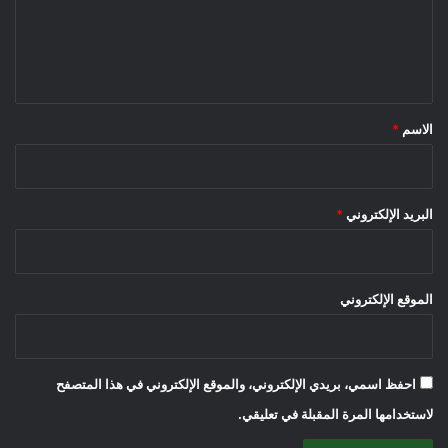
ع
ل
ي
ق
*
الاسم
*
البريد الإلكتروني
*
الموقع الإلكتروني
احفظ اسمي، بريدي الإلكتروني، والموقع الإلكتروني في هذا المتصفح
لاستخدامها المرة المقبلة في تعليقي.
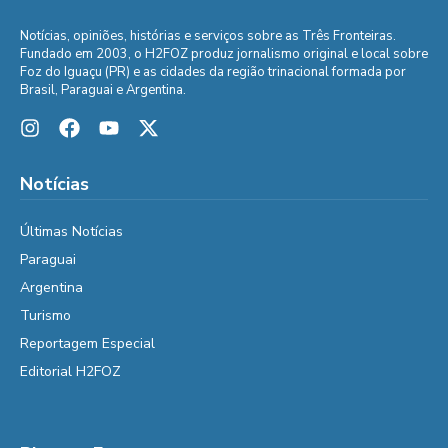
Notícias, opiniões, histórias e serviços sobre as Três Fronteiras.
Fundado em 2003, o H2FOZ produz jornalismo original e local sobre
Foz do Iguaçu (PR) e as cidades da região trinacional formada por
Brasil, Paraguai e Argentina.
Notícias
Últimas Notícias
Paraguai
Argentina
Turismo
Reportagem Especial
Editorial H2FOZ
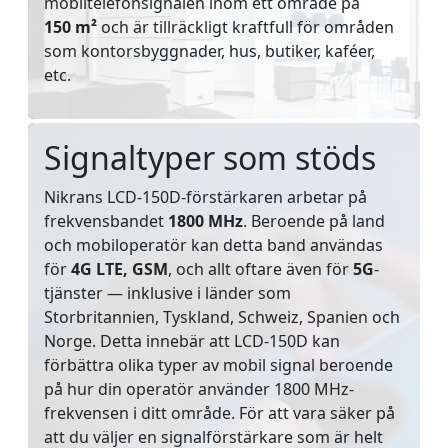
mobiltelefonsignalen inom ett område på
150 m²
och är tillräckligt kraftfull för områden
som kontorsbyggnader, hus, butiker, kaféer,
etc.
Signaltyper som stöds
Nikrans LCD-150D-förstärkaren arbetar på
frekvensbandet
1800 MHz
. Beroende på land
och mobiloperatör kan detta band användas
för
4G LTE, GSM
, och allt oftare även för
5G
-
tjänster — inklusive i länder som
Storbritannien, Tyskland, Schweiz, Spanien och
Norge. Detta innebär att LCD-150D kan
förbättra olika typer av mobil signal beroende
på hur din operatör använder 1800 MHz-
frekvensen i ditt område. För att vara säker på
att du väljer en signalförstärkare som är helt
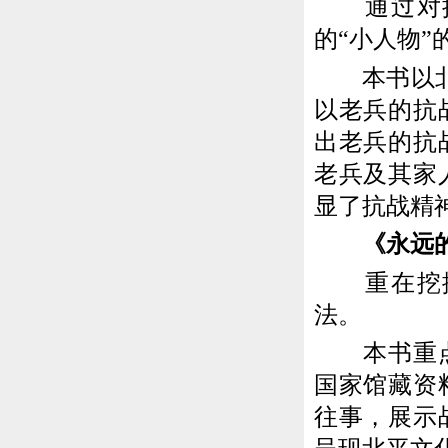
通过对抗
的“小人物
本书以北京
以老兵的抗
出老兵的抗
老兵及其家
显了抗战精
《永远的
重在挖掘
法。
本书重点描
国家馆藏资
往事，展示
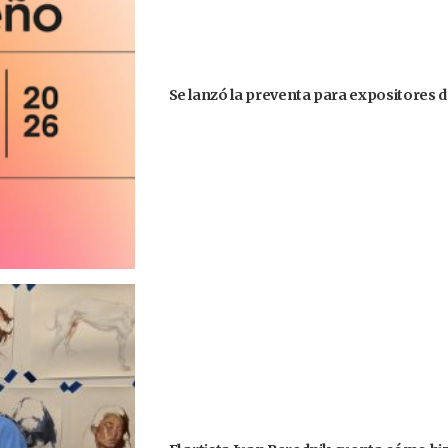
Se lanzó la preventa para expositores d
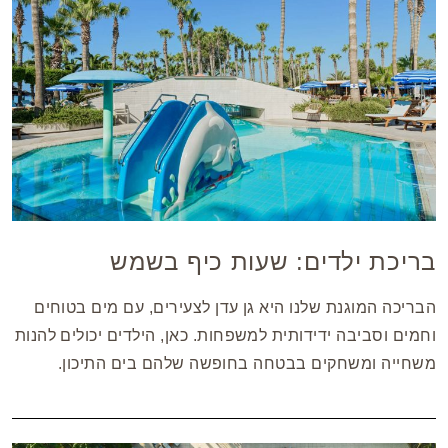
בריכת ילדים: שעות כיף בשמש
הבריכה המוגנת שלנו היא גן עדן לצעירים, עם מים בטוחים
וחמים וסביבה ידידותית למשפחות. כאן, הילדים יכולים להנות
משחייה ומשחקים בבטחה בחופשה שלהם בים התיכון.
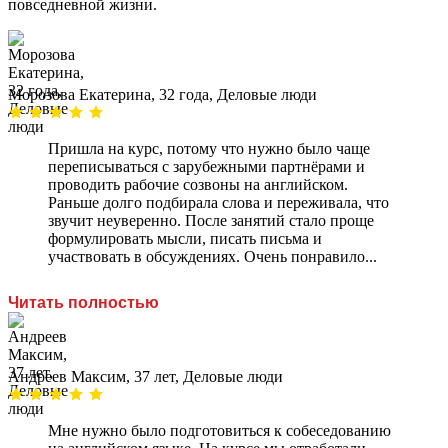
повседневной жизни.
Морозова Екатерина, 32 года, Деловые люди
Пришла на курс, потому что нужно было чаще
переписываться с зарубежными партнёрами и
проводить рабочие созвоны на английском.
Раньше долго подбирала слова и переживала, что
звучит неуверенно. После занятий стало проще
формулировать мысли, писать письма и
участвовать в обсуждениях. Очень понравило...
Читать полностью
Андреев Максим, 37 лет, Деловые люди
Мне нужно было подготовиться к собеседованию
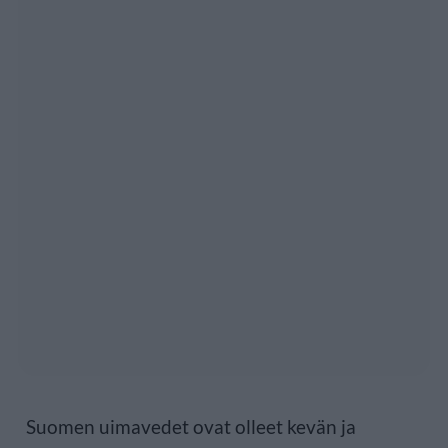
Suomen uimavedet ovat olleet kevän ja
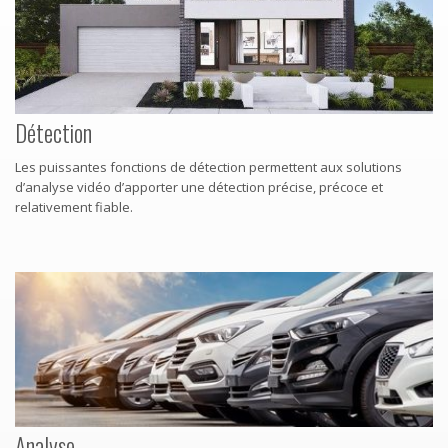
Détection
Les puissantes fonctions de détection permettent aux solutions
d’analyse vidéo d’apporter une détection précise, précoce et
relativement fiable.
Analyse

WORK REQUEST: Update the material above so that every instance of "Notícias" reads "Novidades", keeping all other text unchanged, and omit the pictures from the result.

RESULT:
ع
ل
ي
ق
*
الاسم
*
البريد الإلكتروني
*
الموقع الإلكتروني
احفظ اسمي، بريدي الإلكتروني، والموقع الإلكتروني في هذا المتصفح
لاستخدامها المرة المقبلة في تعليقي.
Novidades, opiniões, histórias e serviços sobre as Três Fronteiras.
Fundado em 2003, o H2FOZ produz jornalismo original e local sobre
Foz do Iguaçu (PR) e as cidades da região trinacional formada por
Brasil, Paraguai e Argentina.
Novidades
Últimas Novidades
Paraguai
Argentina
Turismo
Reportagem Especial
Editorial H2FOZ
mobiltelefonsignalen inom ett område på
150 m²
och är tillräckligt kraftfull för områden
som kontorsbyggnader, hus, butiker, kaféer,
etc.
Signaltyper som stöds
Nikrans LCD-150D-förstärkaren arbetar på
frekvensbandet
1800 MHz
. Beroende på land
och mobiloperatör kan detta band användas
för
4G LTE, GSM
, och allt oftare även för
5G
-
tjänster — inklusive i länder som
Storbritannien, Tyskland, Schweiz, Spanien och
Norge. Detta innebär att LCD-150D kan
förbättra olika typer av mobil signal beroende
på hur din operatör använder 1800 MHz-
frekvensen i ditt område. För att vara säker på
att du väljer en signalförstärkare som är helt
通过对抗
的“小人物
本书以北京
以老兵的抗
出老兵的抗
老兵及其家
显了抗战精
《永远的
重在挖掘
法。
本书重点描
国家馆藏资
往事，展示
Se lanzó la preventa para expositores d
בריכת ילדים: שעות כיף בשמש
הבריכה המוגנת שלנו היא גן עדן לצעירים, עם מים בטוחים
וחמים וסביבה ידידותית למשפחות. כאן, הילדים יכולים להנות
משחייה ומשחקים בבטחה בחופשה שלהם בים התיכון.
повседневной жизни.
Морозова Екатерина, 32 года, Деловые люди
Пришла на курс, потому что нужно было чаще
переписываться с зарубежными партнёрами и
проводить рабочие созвоны на английском.
Раньше долго подбирала слова и переживала, что
звучит неуверенно. После занятий стало проще
формулировать мысли, писать письма и
участвовать в обсуждениях. Очень понравило...
Читать полностью
Андреев Максим, 37 лет, Деловые люди
Мне нужно было подготовиться к собеседованию
Suomen uimavedet ovat olleet kevän ja
Détection
Les puissantes fonctions de détection permettent aux solutions
d’analyse vidéo d’apporter une détection précise, précoce et
relativement fiable.
Analyse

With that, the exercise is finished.